Apa Benar Thermo Gun Bisa Merusak Kesehatan? Simak Ulasannya!

 Thermo Gun – Sekarang ini, Sedang Viral soal thermo gun yang diklaim sangat membahayakan tubuh lantaran ada paparan cahaya yang diberikan secara langsung.

Hal tersebut banyak mengakibatkan ketakutan di kalangan masyarakat yang diwajibkan untuk melakukan pengecekan suhu melalui alat tersebut guna mencegah penyebaran Virus Corona.

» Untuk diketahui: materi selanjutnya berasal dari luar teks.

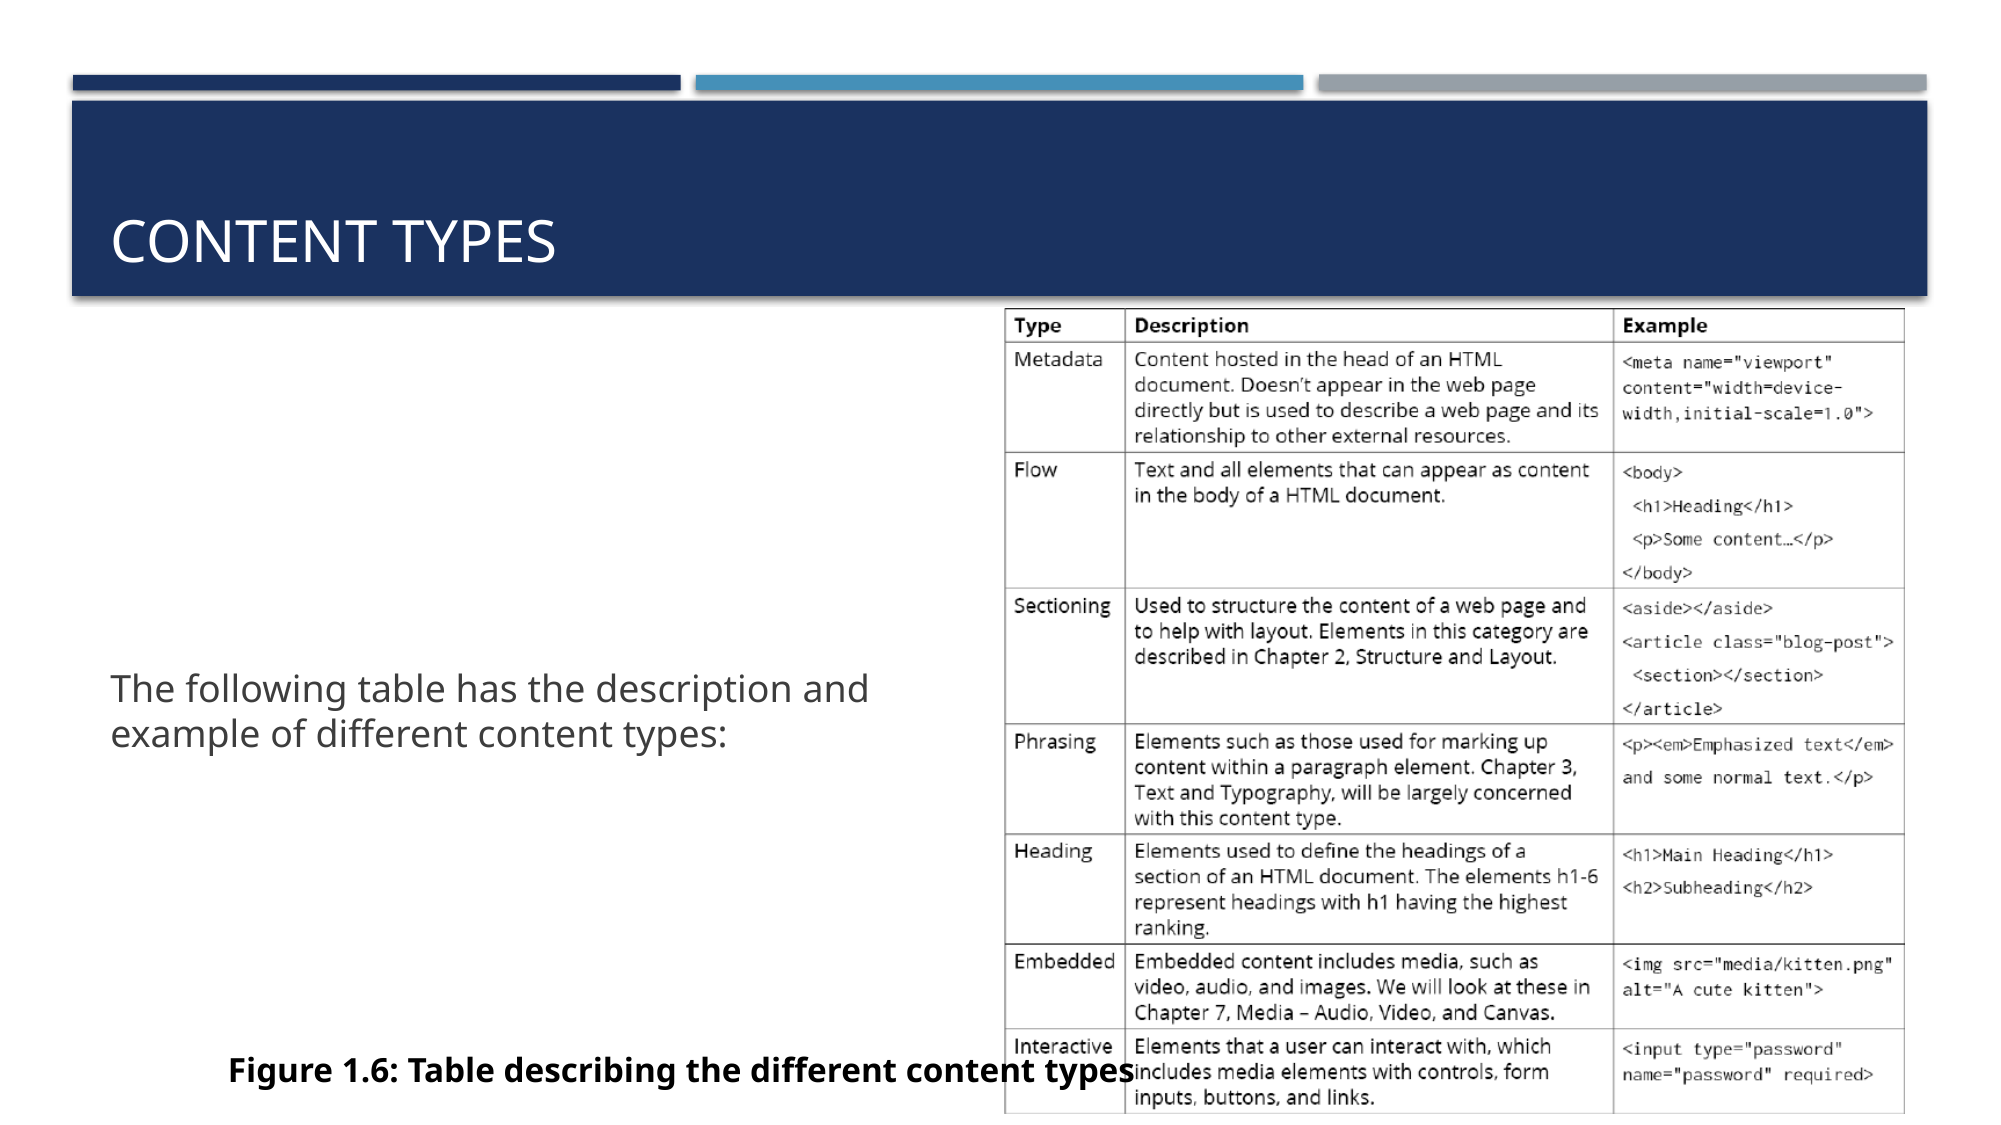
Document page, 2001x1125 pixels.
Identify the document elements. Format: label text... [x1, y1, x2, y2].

list The following table has the description and example of different content types: [95, 323, 980, 1097]
title Content Types [95, 115, 1905, 282]
picture [1004, 306, 1906, 1114]
text_box Figure 1.6: Table describing the different content types [213, 1041, 998, 1097]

Thermo gun alias termometer tembak kini menjadi alat yang wajib ada di seluruh tempat publik. Alat pengukur suhu itu dinilai mampu mendeteksi gejala demam pada tubuh sehingga menjadi pendeteksi dini untuk virus COVID-19.

JUDI SLOT ONLINE TERBAIK

Beriktu ini adalah beberapa fakta tentang Thermo Gun yang biasa digunakan untuk mengukur suhu tubuh.

1. Inframerah

Thermo gun merupakan salah satu jenis termometer inframerah untuk mengukur temperatur tubuh yang umumnya di arahkan ke dahi.

Alat ini menjadi andalan utama sebagai alat skrining COVID-19 dengan gejala demam, alat ini tersedia hampir di setiap pintu masuk tempat umum dan perkantoran.

Apabila pengunjung atau pegawai dengan temperatur tubuh di atas 37,5 derajat celcius maka dilarang masuk dan diminta untuk memeriksakan diri ke fasilitas layanan kesehatan.

2. Pancaran radiasi

Berbeda dengan termometer raksa atau termometer digital yang menggunakan prinsip rambatan panas secara konduksi, termometer ini menggunakan prinsip rambatan panas melalui radiasi.

Kisaran suhu tubuh manusia normal (36 – 37,5 derajat celcius) berada di dalam pancaran spektrum inframerah jika dilihat dari jangkauan radiasi elektromagnetik.

Energi radiasi dari permukaan tubuh ditangkap dan kemudian diubah menjadi energi listrik dan ditampilkan dalam angka digital temperatur derajat celcius pada thermogun.

3. Termometer dahi dan telinga

Termometer inframerah yang dijual di pasaran umumnya untuk mendeteksi temperatur gendang telinga (termometer telinga) atau temperatur dahi (termometer dahi).

Termometer dahi lebih cocok untuk skrining gejala demam COVID-19 karena hanya perlu “ditembak” ke arah dahi tanpa perlu kontak atau bersentuhan langsung dengan kulit.

Termometer ini mendeteksi temperatur arteri temporal pada dahi untuk mengestimasi suhu tubuh seseorang.

4. Jarak pengukuran

Hal yang perlu diperhatikan adalah akurasi pengukuran temperatur bergantung pada jarak dan sudut alat thermo gun terhadap objek yang diukur.

Maka dari itu, jangan heran jika hasil pengukuran bisa berubah-ubah. Satu parameter penting yang menentukan tingkat akurasi pengukuran thermo gun adalah perbandingan jarak dengan luas titik pengukuran.

Biasanya angka perbandingan ini adalah 12:1. Dengan kata lain, untuk mengukur suatu titik dengan luas 1 cm persegi, jarak pengukuran ideal adalah 12 cm.

5. Bukan penentu COVID-19

Pengukuran temperatur tubuh dengan thermo gun tidak bisa dijadikan acuan utama terkait apakah seseorang menderita COVID-19 atau tidak. Karena pasien COVID-19 bisa muncul tanpa gejala demam.
Kami berharap penggunaan thermo gun secara luas di tempat-tempat publik seperti pusat perbelanjaan, perkantoran, dan layanan transportasi publik disertai dengan SOP yang jelas.